By Gary Von Tersch / April 5, 1969

This album by Neil Young (formerly of the Buffalo Springfield) and various friends is a flowing tributary from the over-all Springfield river of twangs, breathless vocals and slim yet stout instrumentation. Especially vivid is Young’s sense of melancholy and the ingenious clusters of images he employs in his lyrics (printed in full). In particular, one could very easily view this disc as an extension of Young’s work on the Buffalo Springfield Again album, especially his compositions “Expecting to Fly” and the gaping “Broken Arrow.” which closes the album.

This solo disc opens with “The Emperor of Wyoming,” an instrumental which sets the tone musically for the side in a high-flying yet whining sort of way. It has that definite Springfieldian touch to it like wind between rocks or the people you see in dreams.

“The Loner” is a contemporary lament that features a nice blending of Neil’s guitar with strings in non-obtrusive fashion, allowing Young’s balanced ice-pick vocal to chip effectively at the listener. The stance and imagery are much the same as in the earlier “Expecting to Fly.”

The next two selections are pieces of the same puzzle. “If I Could Have Her Tonight” is a slow, crystal-like effort. It features a heavy drum line, Byrds-like guitar and mellow lyrics that all together add up to that unique sense of melancholy yet joy in melancholy which the Springfield captured so well and which Young just continues doing. Like standing in all four corners of the night. “I’ve Been Waiting for You” is an extension of the theme, with a tinkly piano and organ.

The side ends with a longish song entitled “The Old Laughing Lady” that is so close to, yet so far apart from, Young’s earlier song “Broken Arrow.” A quivering piano and a halting string section move around and around the melody line, here peeking between his words, there showing sky between his phrasings. The two pieces also have a series of mood/tone changes between verses — the strings, for instance, get increasingly lusher and fuller in “Laughing Lady.” The fade-out piano chord here is similar to the heartbeat fade-out on the earlier piece.

The main difference between the two can be tersely put: the latter piece is tighter, more mature and has more of the quiet explosion to it that Young obviously intends.

The second side opens with a diminutive Jack Nitzsche piece entitled “String Quarter From Whiskey Boot Hill.” It is a slow, deliberate ethereal introduction to Neil’s vocal on “Here We Are in the Years.” Musically the piece is string-dominated and very lush and full with Neil’s voice incising between — the scraping fade-out says it all.

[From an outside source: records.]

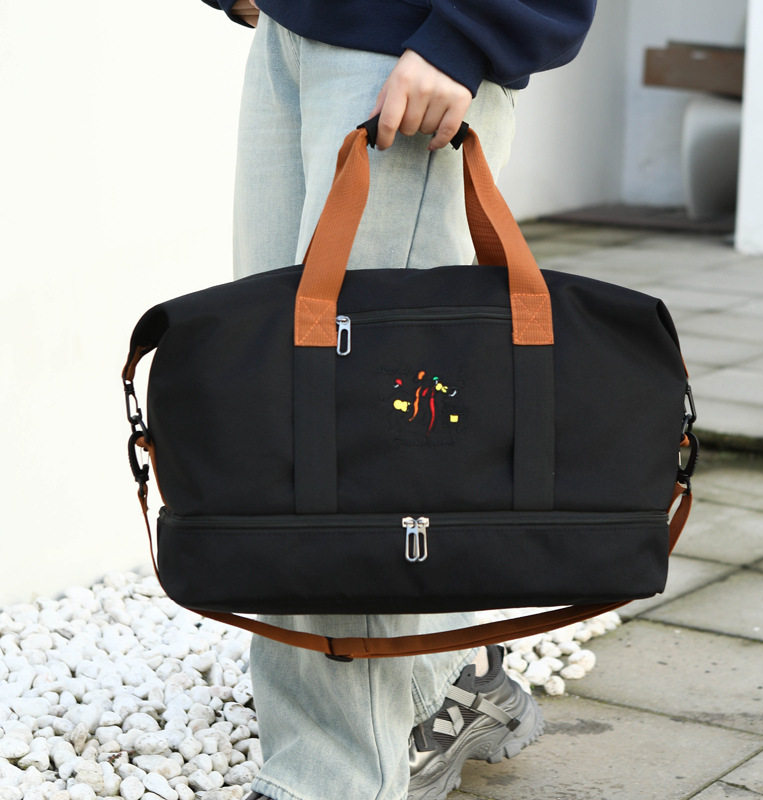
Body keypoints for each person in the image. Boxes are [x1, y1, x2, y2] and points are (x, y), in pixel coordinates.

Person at [199, 2, 596, 799]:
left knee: (353, 437)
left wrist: (471, 32)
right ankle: (451, 675)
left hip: (406, 49)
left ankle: (333, 777)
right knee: (283, 407)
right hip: (292, 31)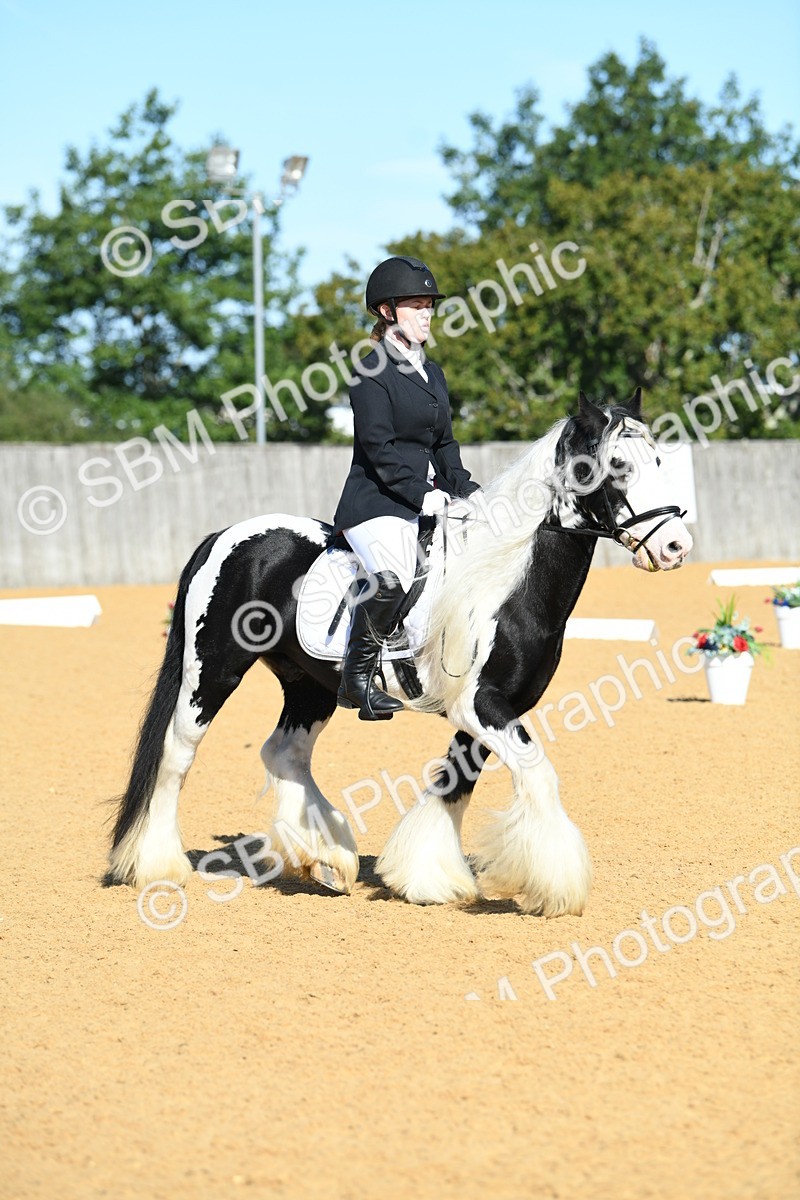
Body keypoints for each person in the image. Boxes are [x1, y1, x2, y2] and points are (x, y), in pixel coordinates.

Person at [333, 255, 481, 720]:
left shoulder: (431, 372)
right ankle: (355, 681)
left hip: (424, 500)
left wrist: (468, 491)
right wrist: (423, 494)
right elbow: (378, 448)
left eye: (429, 306)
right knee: (394, 575)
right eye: (417, 306)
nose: (427, 314)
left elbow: (444, 443)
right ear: (386, 311)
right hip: (376, 503)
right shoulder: (370, 369)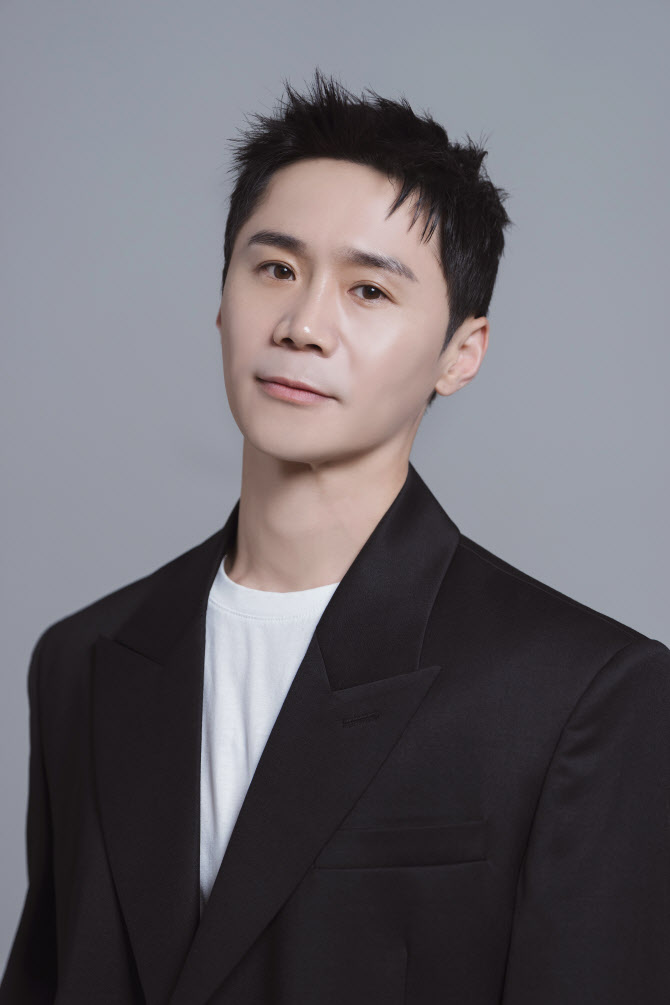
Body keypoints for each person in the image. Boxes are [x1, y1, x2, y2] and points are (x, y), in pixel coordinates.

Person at [1, 68, 668, 1005]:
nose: (304, 325)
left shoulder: (581, 693)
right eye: (276, 269)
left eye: (369, 290)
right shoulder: (80, 661)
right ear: (223, 297)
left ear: (461, 352)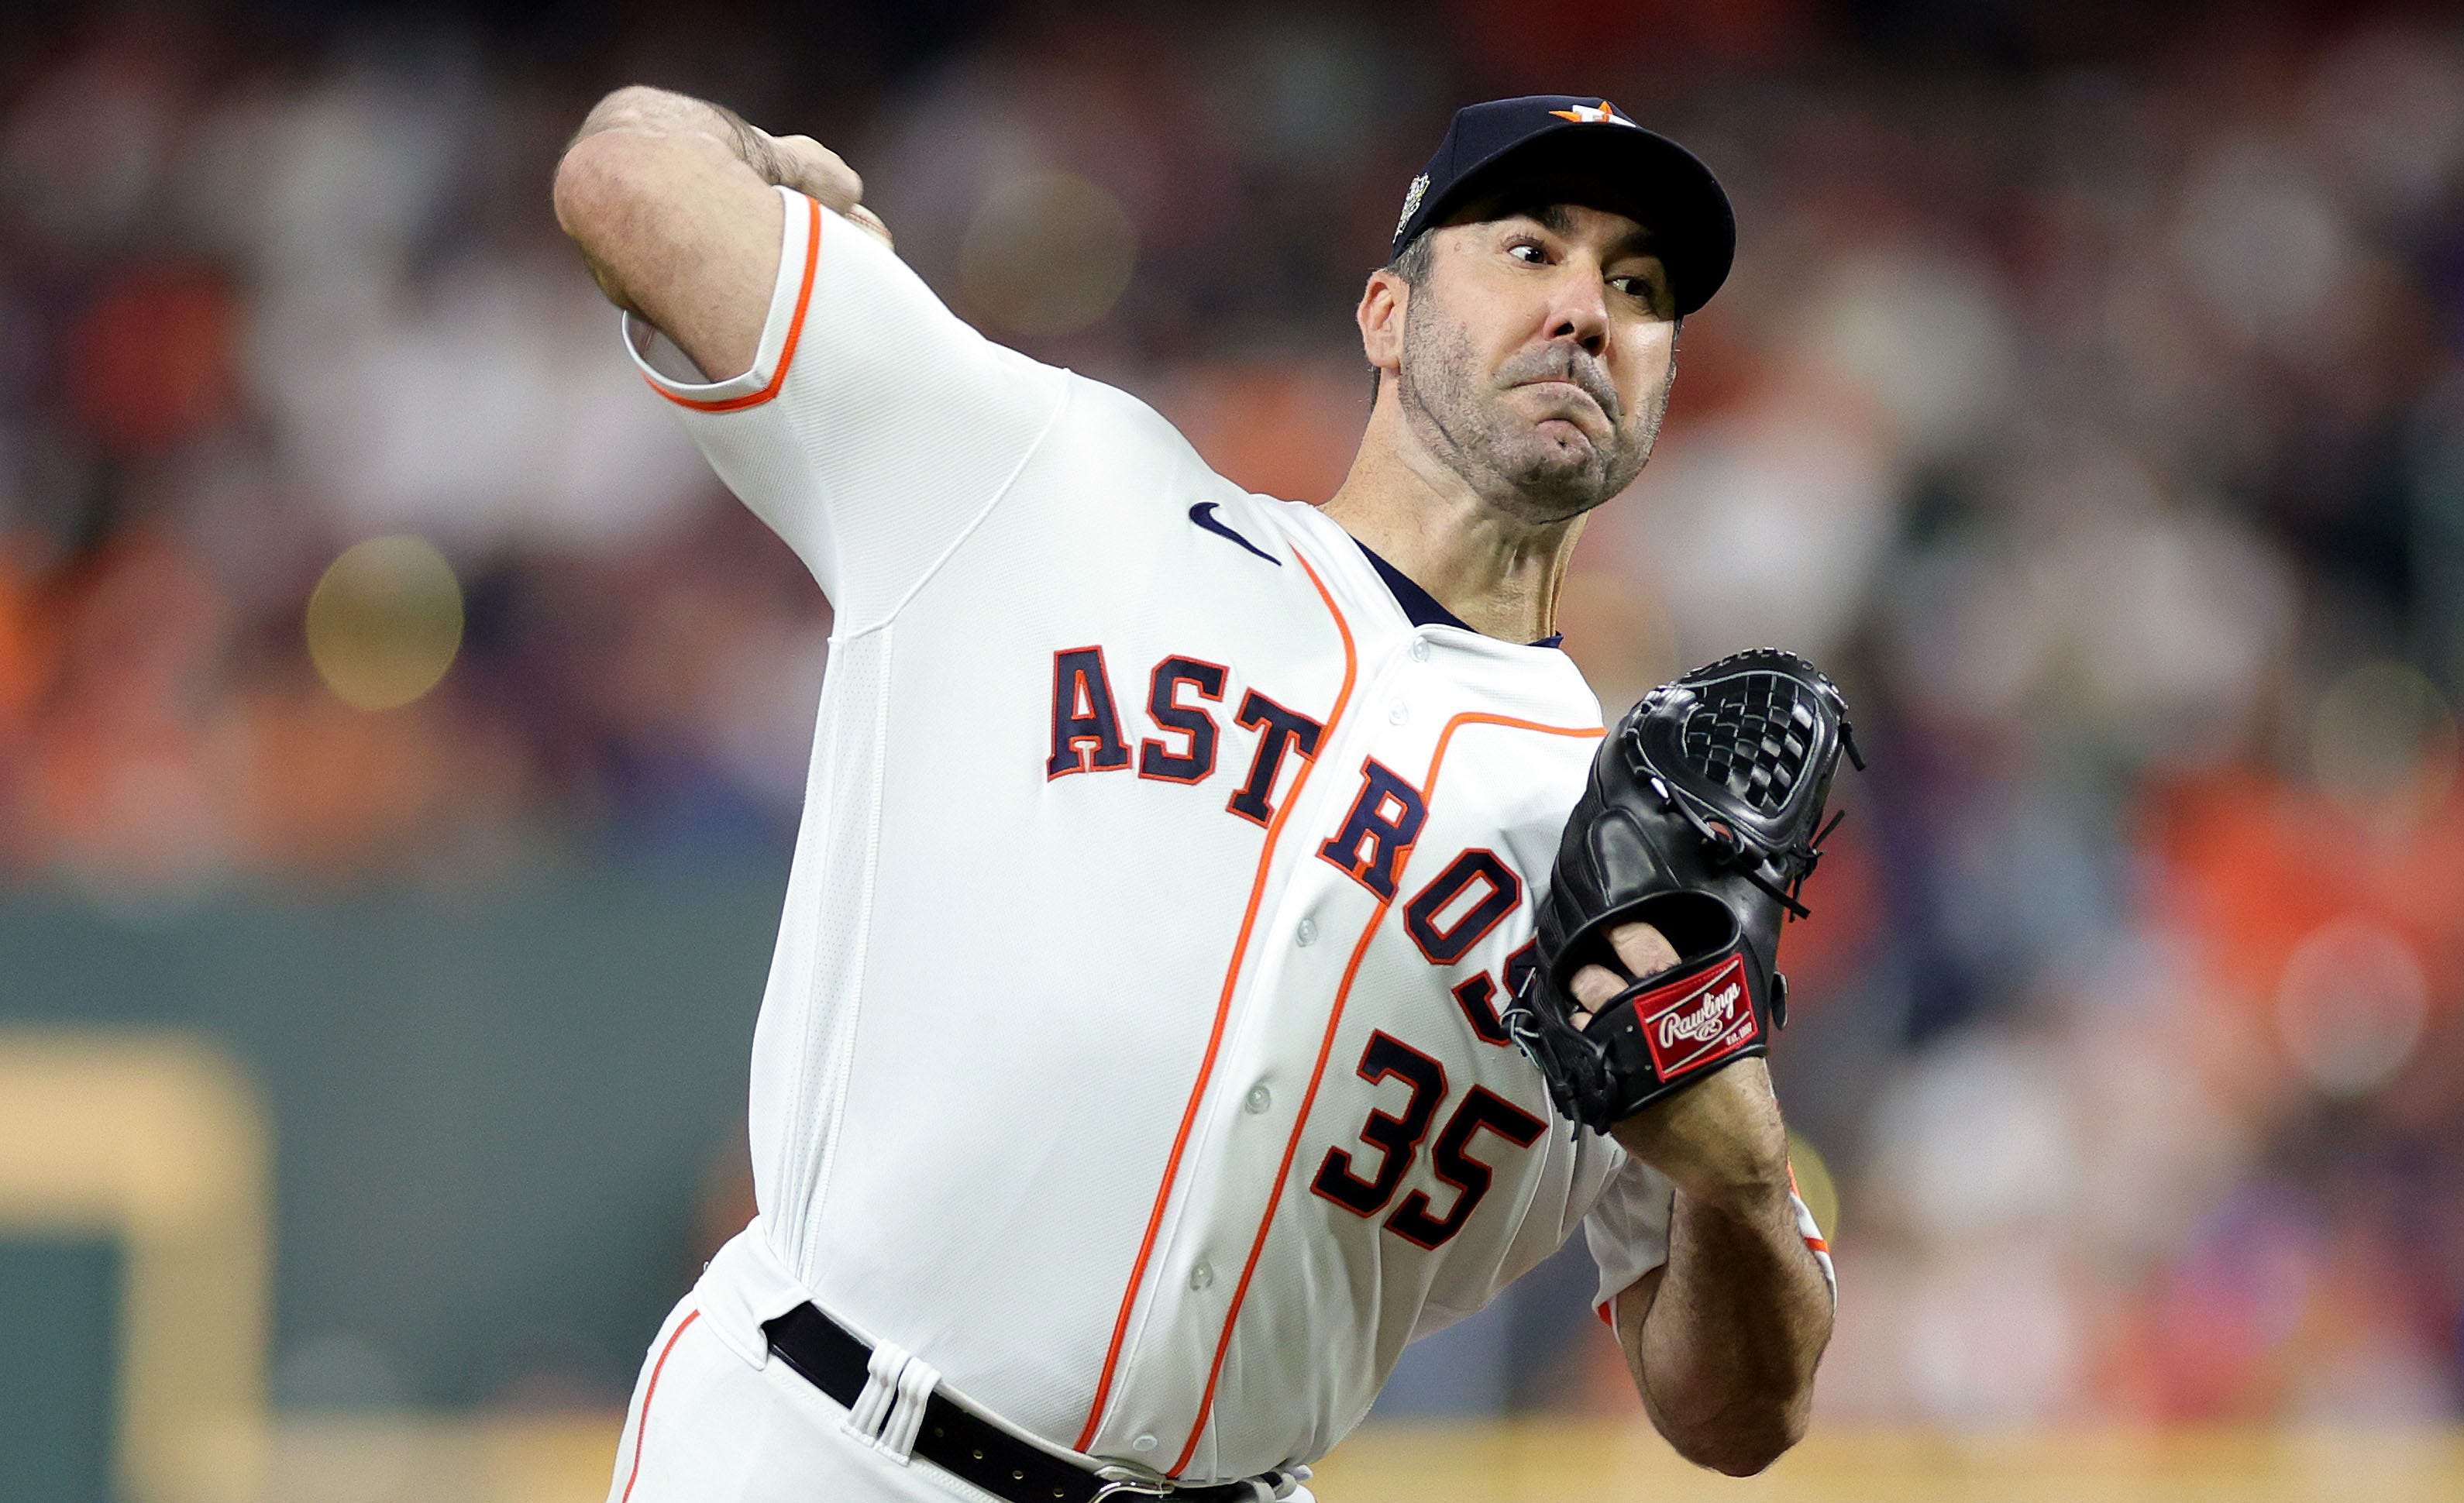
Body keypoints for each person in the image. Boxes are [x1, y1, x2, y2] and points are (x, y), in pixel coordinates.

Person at [553, 89, 1833, 1503]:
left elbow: (1737, 1418)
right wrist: (760, 162)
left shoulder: (1632, 849)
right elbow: (624, 178)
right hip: (816, 1440)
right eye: (1530, 249)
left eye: (1639, 286)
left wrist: (1739, 1181)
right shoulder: (1051, 482)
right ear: (1387, 315)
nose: (1590, 310)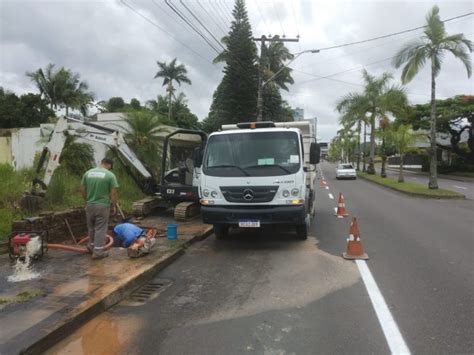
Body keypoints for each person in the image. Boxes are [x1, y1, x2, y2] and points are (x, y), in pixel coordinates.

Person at [80, 158, 119, 259]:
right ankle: (98, 252)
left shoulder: (88, 173)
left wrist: (87, 199)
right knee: (100, 228)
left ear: (101, 163)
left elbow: (82, 188)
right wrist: (113, 205)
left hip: (89, 204)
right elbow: (113, 193)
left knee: (91, 227)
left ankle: (91, 247)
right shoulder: (110, 175)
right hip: (102, 205)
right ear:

“The Last Trip to Tulsa” closes the album. It is nine minutes long and is the most stylistic, anti-Springfield piece on the album. Here we have only Young’s chameleon voice and guitar — no strings, drums or piano. It proceeds to build from verse to verse — the vocal gets wider, the guitar more abandoned, more wanton. An innovative close to, in many ways, a delightful reprise of that Springfield sound done a new way.


The Story Behind the Mix

The album was released on January 22, 1969. The first release used the Haeco-CSG encoding system. This technology was intended to make stereo records compatible with mono record players, but had the unfortunate side effect of degrading the sound. Young was unhappy with the first release. “The first mix was awful”, he was reported as saying in Cash Box of September 6, 1969. “I was trying to bury my voice, because I didn’t like the way it sounded.”

The album was therefore remixed (as announced in Rolling Stone issue 47, from December 13), and re-released without Haeco-CSG processing. The words “Neil Young” were added to the album cover after what was left of the original stock had been used up, so copies of both mixes exist in the original sleeve. Copies of the original mix are now rare and sought-after, because many Neil Young fans believe that the remix diminished the songs, especially “Here We Are in the Years”.